* RECORDS FOR THIS EXERCISE:
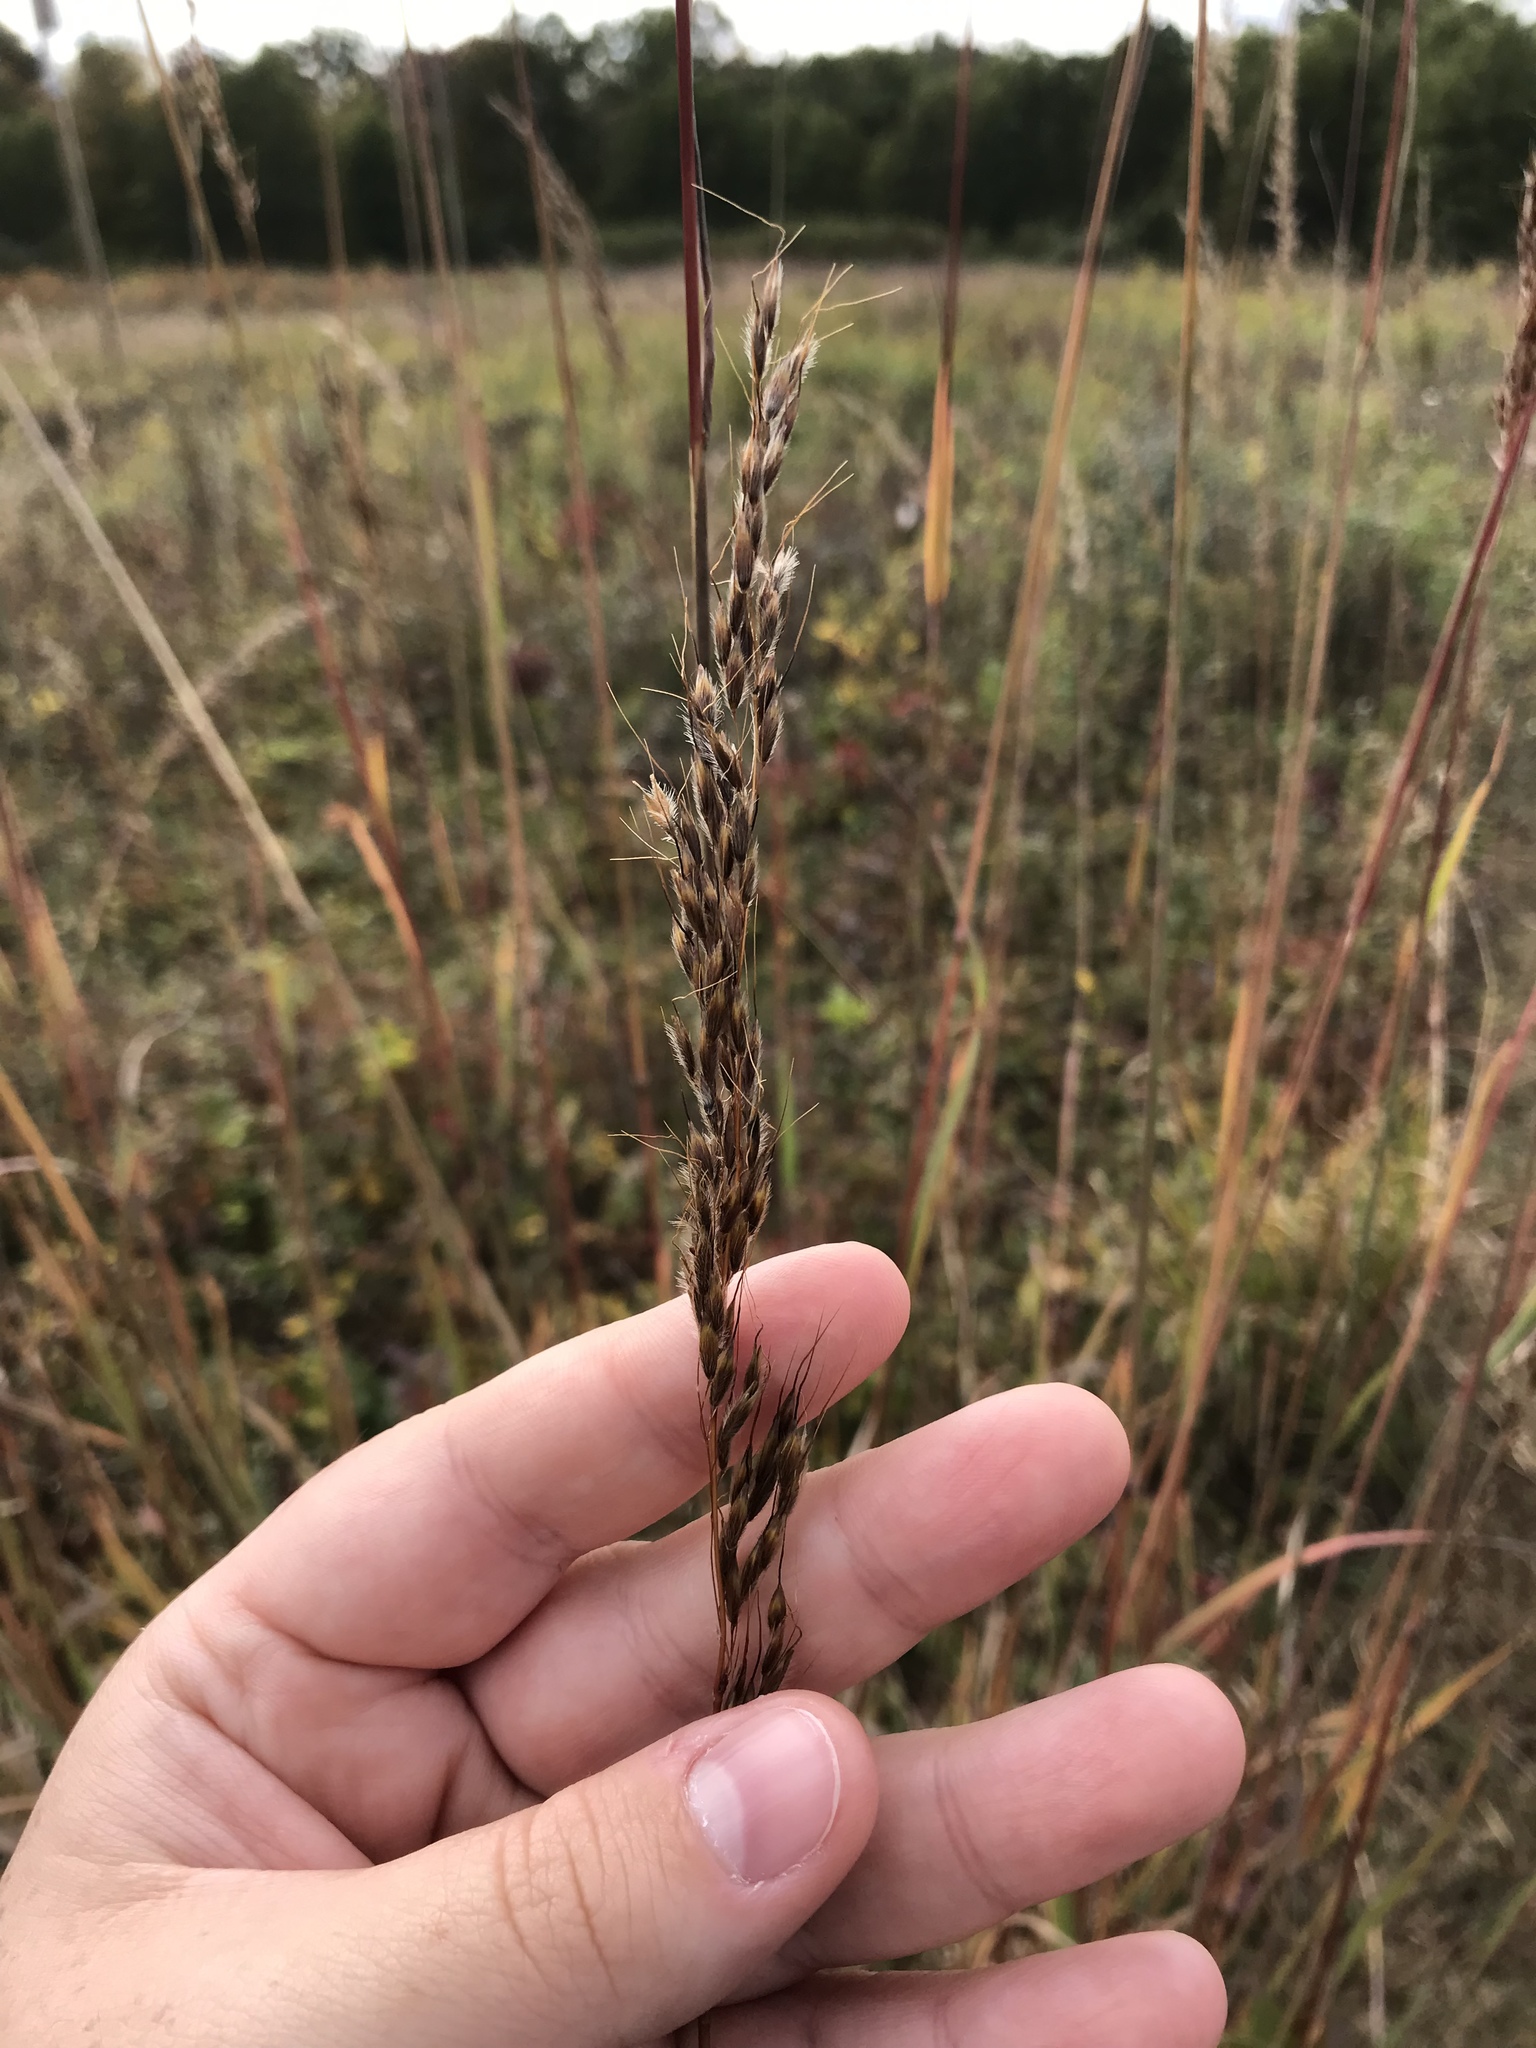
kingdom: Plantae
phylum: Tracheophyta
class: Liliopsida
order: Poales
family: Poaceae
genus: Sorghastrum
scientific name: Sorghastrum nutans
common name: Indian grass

* STATED PROBLEM:
Format the lines of the item above as a numbered list, omitting any blank lines and leaving out the picture.

* SOLUTION TO THIS EXERCISE:
1. kingdom: Plantae
2. phylum: Tracheophyta
3. class: Liliopsida
4. order: Poales
5. family: Poaceae
6. genus: Sorghastrum
7. scientific name: Sorghastrum nutans
8. common name: Indian grass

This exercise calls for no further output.